Le mariage de Charles II avec Marie-Louise d'Orléans, fille de Philippe d'Orléans, frère de Louis XIV, fit luire aux yeux de la captive un rayon d'espoir. Il ne lui paraissait pas douteux que la fille d'un prince qui avait toujours défendu ses intérêts, grâce au chevalier de Lorraine, ne fût pour elle dans les mêmes sentiments; et elle ne se trompait pas. Philippe d'Orléans l'avait recommandée très vivement à la jeune Reine. Mais, en attendant l'arrivée de cette princesse, lisons quelques fragments des lettres de la marquise de Villars, qui venait d'arriver à Madrid avec son mari, nommé ambassadeur de Louis XIV à l'occasion du mariage. Elles sont toutes adressées à Mme de Coulanges, cousine germaine de Louvois et amie intime de Mme de Maintenon.

D'abord, elle commence par nous faire un portrait de Mme Colonna, qui ne ressemble guère à ceux que nous avons vus, lorsqu'elle était à la cour de France:

... «La connétable Colonne m'a envoyé visiter [376]. Elle est toujours dans son couvent, dont elle s'ennuie fort; elle espère en sortir quand la Reine sera ici, et loger chez sa belle-sœur, la marquise de los Balbases. L'abbé de Villars, qui l'alla voir l'autre jour, l'a trouvée très bien faite, et j'entends dire qu'elle n'est pas reconnaissable de ce qu'elle était en France: c'est une taille charmante, un teint clair et net, de beaux yeux, des dents blanches, de beaux cheveux. Elle a fait un livre de sa vie [377], qui est déjà traduit en trois langues [378], afin que personne n'ignore ses aventures; il est fort divertissant. Elle est habillée à l'espagnole, d'un fort bon air, mais ayant retranché et augmenté, ce qui en effet est mieux.»

A la nouvelle de l'entrée à Madrid de la jeune Reine, Mme Colonna n'y tient plus; son mari était parti; elle oublie la parole par écrit qu'elle a donnée au Roi, que, si elle sort de son couvent, elle sera livrée sans merci au connétable, et elle s'échappe pour la cinquième fois.

«Nous arrivions hier, M. de Villars et moi, dit la marquise [379], sur les dix heures du matin, quand nous vîmes entrer dans ma chambre une tapada [380], suivie d'une autre qui paraissait sa suivante. Je fis signe à M. de Villars que c'était à lui à se mettre en devoir de faire les honneurs; la suivante se retira. L'autre fit signe qu'elle voulait que quelques gens qui étaient dans l'antichambre se retirassent aussi. Elle s'approcha d'une fenêtre avec M. de Villars, me faisant signe en même temps de m'approcher. Elle leva son manteau, je n'en étais guère plus savante. Je me souvenais un peu d'avoir vu quelque personne qui lui ressemblait; M. de Villars s'écria: C'est Mme la connétable Colonne! Sur cela, je me mis à lui faire quelques compliments. Comme ce n'est pas son style, elle vint au fait. Elle pleura et demanda qu'on eût pitié d'elle. Pour dire deux mots de sa personne, sa taille est des plus belles. Un corps à l'espagnole qui ne lui couvre ni trop ni trop peu les épaules. Ce qu'elle en montre est très bien fait: deux grosses tresses de cheveux noirs, renouées par le haut d'un beau ruban couleur de feu: le reste de ses cheveux en désordre et mal peigné; de très belles perles à son cou; un air agité qui ne siérait pas bien à une autre, et qui, pour lui être assez naturel, ne gâte rien; de belles dents...»

________________

> **CONSIGNE**
Dans le texte sur Mme Colonna, à qui les lettres de la marquise de Villars sont-elles toutes adressées ? Les lignes ci-après sont sans rapport avec le texte.

> **DONNÉES FOURNIES**
________________

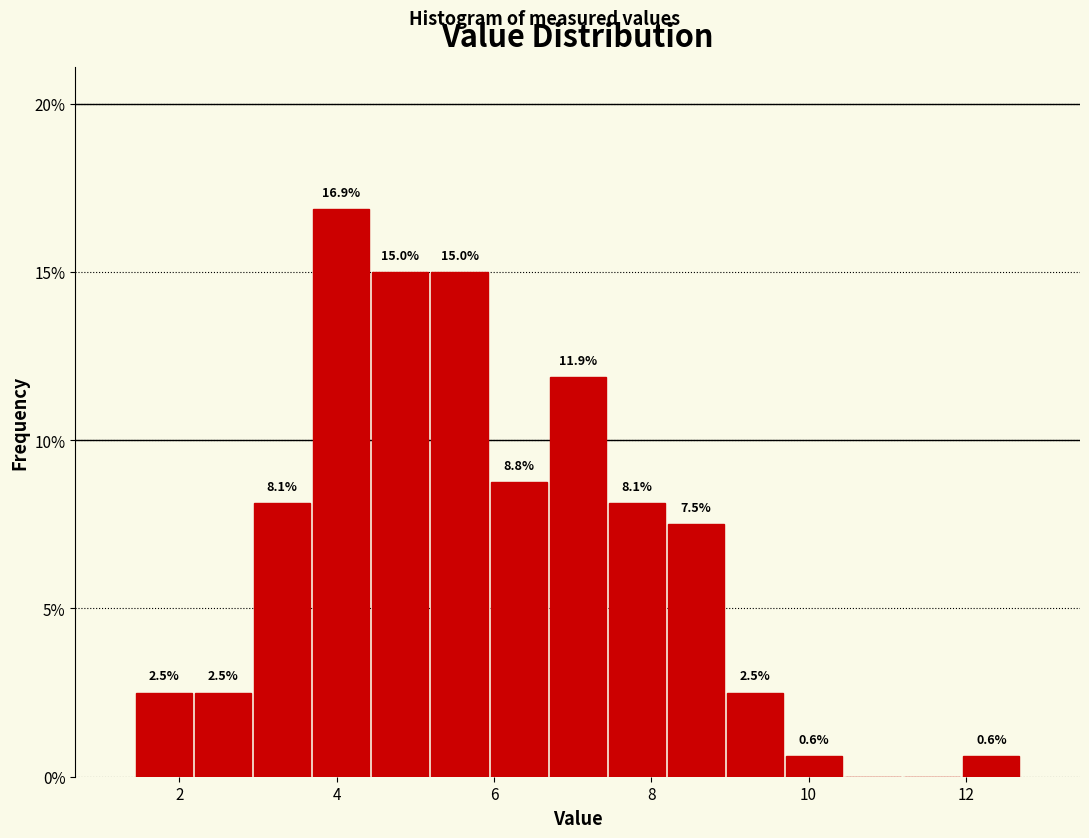

Around what value on the x-axis is the tallest bar? Give the approximate position of its centre, as read against the axis.

4.0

________________

> **RÉPONSE**
Elles sont toutes adressées à Mme de Coulanges, cousine germaine de Louvois et amie intime de Mme de Maintenon.